On April 8, 1989, California Angels rookie pitcher Jim Abbott, who was born without a right hand, makes his Major League Baseball debut in a 7-0 loss to the Seattle Mariners. His debut generates a buzz throughout the sports world. "Maybe I was unnerved by all the attention," Abbott tells reporters afterward.
The Chicago Tribune wrote that the excitement generated by Abbott's debut "ranked right behind Jackie Robinson's breaking the color barrier." Abbott pitched 4 2/3 innings, giving up six hits and three earned runs against Seattle.

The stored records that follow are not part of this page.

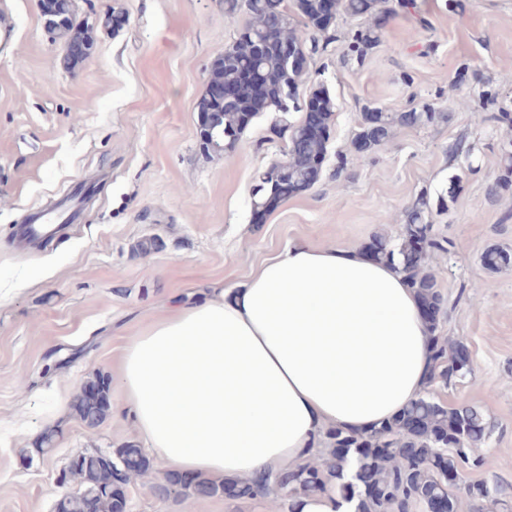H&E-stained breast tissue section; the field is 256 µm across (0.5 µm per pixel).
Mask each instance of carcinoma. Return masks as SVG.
Segmentation results:
<instances>
[{
	"instance_id": "obj_1",
	"label": "carcinoma",
	"mask_w": 512,
	"mask_h": 512,
	"mask_svg": "<svg viewBox=\"0 0 512 512\" xmlns=\"http://www.w3.org/2000/svg\"><path fill=\"white\" fill-rule=\"evenodd\" d=\"M37 6L51 34L68 45L84 47V55L67 57L71 67L94 54L95 27L77 14L73 4L66 0H38ZM296 8L298 15L294 16L285 0H224L225 16L234 18L243 13L247 20L235 41L211 64L209 85L224 86L232 97L223 101L206 95L197 105V112L205 117L201 143L209 153L222 152L227 144L236 145L262 112L286 108L302 113L298 122L288 121L275 129L286 140L284 158L272 161L259 173L253 191L254 212L264 208L272 197L286 200L308 191L319 180L335 112L334 98L322 83L312 85L303 96L299 88L310 59L320 50V38L329 34L338 15L389 16L411 11L416 14L418 29L428 28L427 20L419 15L416 0H336V12L330 14L324 0H296ZM378 42V29L357 30L351 37V51L362 57ZM308 101L316 105L314 119L306 114ZM443 119V113L428 102L405 112H384L367 105L355 137V151L362 157L385 145L398 127L429 126ZM309 127L318 133H307ZM500 156V172L490 188L493 195L512 192V138L502 142ZM431 216L430 199L423 193L404 211L398 242L376 233L364 251L397 268L422 304L442 314L446 297L428 260L433 255L451 253L452 243L431 223ZM481 261L487 270L496 272L512 264V252L492 247L483 253ZM429 329L433 341L430 384L447 387L469 374L470 366L461 357V344L441 334L440 321H430ZM71 409L88 428L106 419L110 389L104 386L100 374L82 385ZM489 435L480 409L468 404L451 408L426 392L372 433L328 431L323 444L331 452L325 461L304 460L279 473L276 491L286 503L300 492L322 490L326 474H336L339 481L344 479L345 463L352 457L363 475L357 488L346 496L353 503V512H417L439 497L446 501L445 512L471 510L476 502L498 504L499 488L485 483L469 485L463 496L458 493L461 469L480 470L487 464L485 456L475 453V447ZM56 437L55 430L43 432L35 444L36 454H50ZM114 453L116 460L108 463L103 459V450H87L79 453L78 465L62 469L60 482H78V494L59 502L58 512H87L86 499L81 496L85 490L96 494L94 512H124V486L133 476L147 472L151 462L130 443ZM240 488L244 492L236 498H255L256 489L246 481H185L179 473L167 472L154 485V492L165 500L184 490L205 501L220 494L231 495Z\"/></svg>"
}]
</instances>
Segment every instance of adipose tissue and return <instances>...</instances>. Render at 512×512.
Here are the masks:
<instances>
[{"mask_svg":"<svg viewBox=\"0 0 512 512\" xmlns=\"http://www.w3.org/2000/svg\"><path fill=\"white\" fill-rule=\"evenodd\" d=\"M422 305L359 248L297 240L230 290L175 303L116 368L138 437L166 468L254 481L368 432L428 386Z\"/></svg>","mask_w":512,"mask_h":512,"instance_id":"1","label":"adipose tissue"}]
</instances>
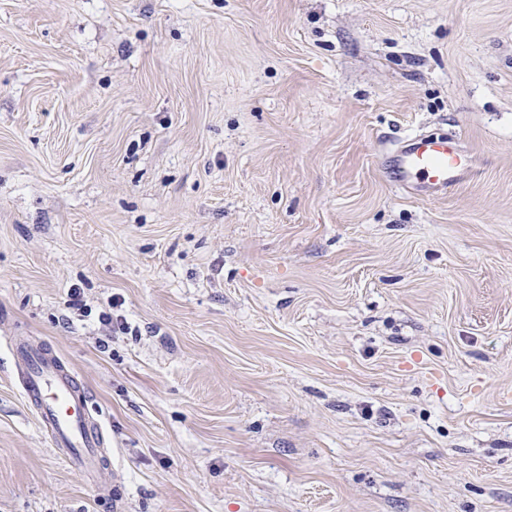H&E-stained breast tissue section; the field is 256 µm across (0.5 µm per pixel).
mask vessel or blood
<instances>
[{
    "instance_id": "1",
    "label": "vessel or blood",
    "mask_w": 512,
    "mask_h": 512,
    "mask_svg": "<svg viewBox=\"0 0 512 512\" xmlns=\"http://www.w3.org/2000/svg\"><path fill=\"white\" fill-rule=\"evenodd\" d=\"M472 167V156L454 138L418 133L398 143L383 173L394 186L434 199L458 184ZM16 354L23 395L35 409L53 451L88 477H97L108 466L103 453L108 432L88 418L84 387L46 347H20Z\"/></svg>"
}]
</instances>
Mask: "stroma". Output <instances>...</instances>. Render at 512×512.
<instances>
[{"mask_svg": "<svg viewBox=\"0 0 512 512\" xmlns=\"http://www.w3.org/2000/svg\"><path fill=\"white\" fill-rule=\"evenodd\" d=\"M0 512H512V0H0ZM388 164L386 179L401 189L434 199L458 184L473 168V158L448 136L413 134L396 144ZM16 367L24 398L36 411L52 450L89 478L111 463L104 457L109 434L87 416V393L63 360L44 346L18 347Z\"/></svg>", "mask_w": 512, "mask_h": 512, "instance_id": "35a3bbf8", "label": "stroma"}]
</instances>
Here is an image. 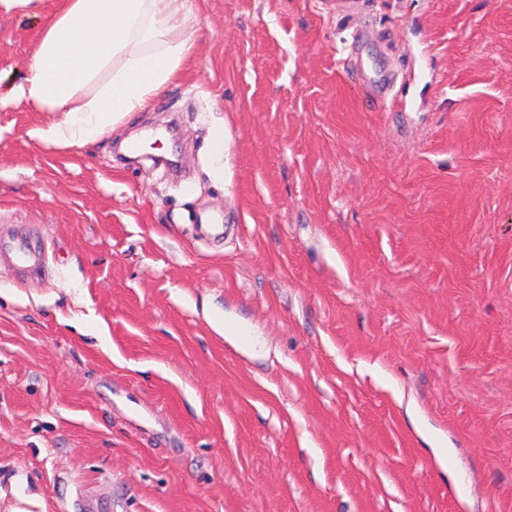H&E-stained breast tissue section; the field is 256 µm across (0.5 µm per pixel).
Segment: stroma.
<instances>
[{
    "label": "stroma",
    "instance_id": "1",
    "mask_svg": "<svg viewBox=\"0 0 512 512\" xmlns=\"http://www.w3.org/2000/svg\"><path fill=\"white\" fill-rule=\"evenodd\" d=\"M364 4L394 106L319 0H196L82 148L13 96L60 0L0 13V230L48 252L0 262V512H512V0ZM172 119L186 185L115 153ZM0 255L22 275L38 272L46 262L44 250L19 233L0 238Z\"/></svg>",
    "mask_w": 512,
    "mask_h": 512
}]
</instances>
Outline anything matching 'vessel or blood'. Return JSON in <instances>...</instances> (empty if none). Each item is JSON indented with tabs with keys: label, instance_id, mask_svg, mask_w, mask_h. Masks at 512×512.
Segmentation results:
<instances>
[{
	"label": "vessel or blood",
	"instance_id": "b4317fda",
	"mask_svg": "<svg viewBox=\"0 0 512 512\" xmlns=\"http://www.w3.org/2000/svg\"><path fill=\"white\" fill-rule=\"evenodd\" d=\"M358 0H323L327 11L346 18L351 23V33L344 42L346 66L355 72L360 86L373 101L386 102L395 84V74L375 70L364 58L365 44L376 41L373 24L361 18L356 5ZM0 256L22 275L38 272L46 262L44 250L25 235L15 233L0 238Z\"/></svg>",
	"mask_w": 512,
	"mask_h": 512
}]
</instances>
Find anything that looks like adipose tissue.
Masks as SVG:
<instances>
[{
	"mask_svg": "<svg viewBox=\"0 0 512 512\" xmlns=\"http://www.w3.org/2000/svg\"><path fill=\"white\" fill-rule=\"evenodd\" d=\"M192 0H65L45 22L18 95L58 113L32 137L85 147L148 109L193 52Z\"/></svg>",
	"mask_w": 512,
	"mask_h": 512,
	"instance_id": "ef3b65f1",
	"label": "adipose tissue"
}]
</instances>
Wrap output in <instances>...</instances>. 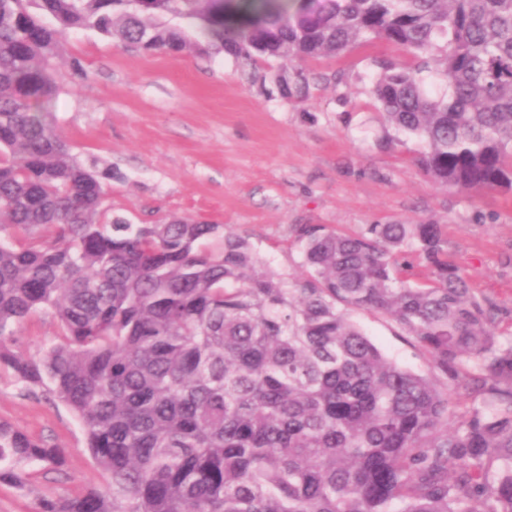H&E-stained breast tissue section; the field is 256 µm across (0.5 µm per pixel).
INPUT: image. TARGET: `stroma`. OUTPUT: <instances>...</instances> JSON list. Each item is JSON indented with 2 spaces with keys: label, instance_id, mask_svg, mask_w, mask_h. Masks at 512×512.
Wrapping results in <instances>:
<instances>
[{
  "label": "stroma",
  "instance_id": "35a3bbf8",
  "mask_svg": "<svg viewBox=\"0 0 512 512\" xmlns=\"http://www.w3.org/2000/svg\"><path fill=\"white\" fill-rule=\"evenodd\" d=\"M400 57L379 41L309 62L318 79L308 97L288 98L274 79L278 62L255 68L223 53H139L87 30L61 48L53 111L81 160L111 166L112 211L132 223L223 225L290 279L305 273L294 225L354 233L369 224H441L449 260L512 313V190L442 187L414 163L417 139L386 124L371 94L376 61ZM351 318L386 355L428 372L395 323L369 311ZM58 332L50 314H36L15 347L36 354ZM0 421L65 453L61 470L31 467L27 489L0 483V512H34L38 499L100 485L65 405L24 394L5 375Z\"/></svg>",
  "mask_w": 512,
  "mask_h": 512
}]
</instances>
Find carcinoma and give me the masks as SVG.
I'll return each mask as SVG.
<instances>
[{
	"mask_svg": "<svg viewBox=\"0 0 512 512\" xmlns=\"http://www.w3.org/2000/svg\"><path fill=\"white\" fill-rule=\"evenodd\" d=\"M76 30L276 60L286 96L314 79L288 61L386 42L412 62H376L372 93L415 163L512 190V0H0V373L73 412L103 483L36 512H512V335L448 261L444 225L297 224L305 275L286 280L220 224L112 215V169L79 159L52 112ZM355 310L394 322L429 373ZM38 313L58 342L16 351ZM34 464L57 470L62 450L0 422V483ZM351 319L386 355L413 371L428 373L427 359L403 339L404 334L395 323L378 313L369 311L354 312L351 314Z\"/></svg>",
	"mask_w": 512,
	"mask_h": 512,
	"instance_id": "cac0c4a2",
	"label": "carcinoma"
}]
</instances>
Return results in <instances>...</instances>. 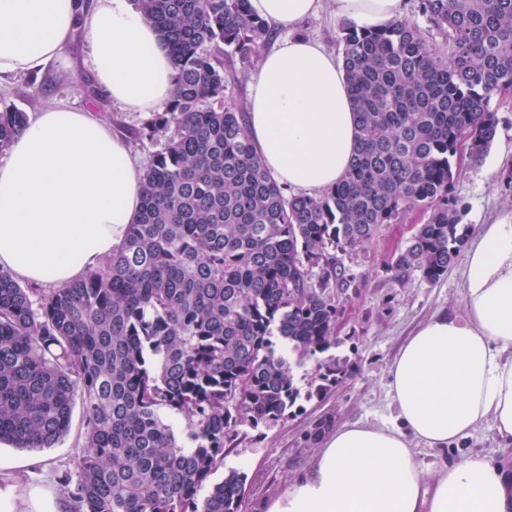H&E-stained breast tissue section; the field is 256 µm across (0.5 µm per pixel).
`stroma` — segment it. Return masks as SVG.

A native of Flint, Michigan, Abbott played well enough at Flint Central High School to be selected by the Toronto Blue Jays in the 1985 MLB draft. Choosing to go to college instead, Abbott attended the University of Michigan, where he led Wolverines to two Big Ten championships. In 1988, the Angels selected Abbott with the eighth overall pick of the draft.
Abbott started 1989 with the Angels, becoming one of the rare players to make it to the major leagues without playing in the minor leagues. He had a respectable rookie season, finishing with a 12-12 won-loss record and a 3.92 ERA.
By the end of 1991, Abbott was one of MLB's better starting pitchers. His career high point occurred September 4, 1993, when he pitched a no-hitter for the New York Yankees against the Cleveland Indians at Yankee Stadium.
Abbott, who pitched for four teams over 10 years, retired after the 1999 season.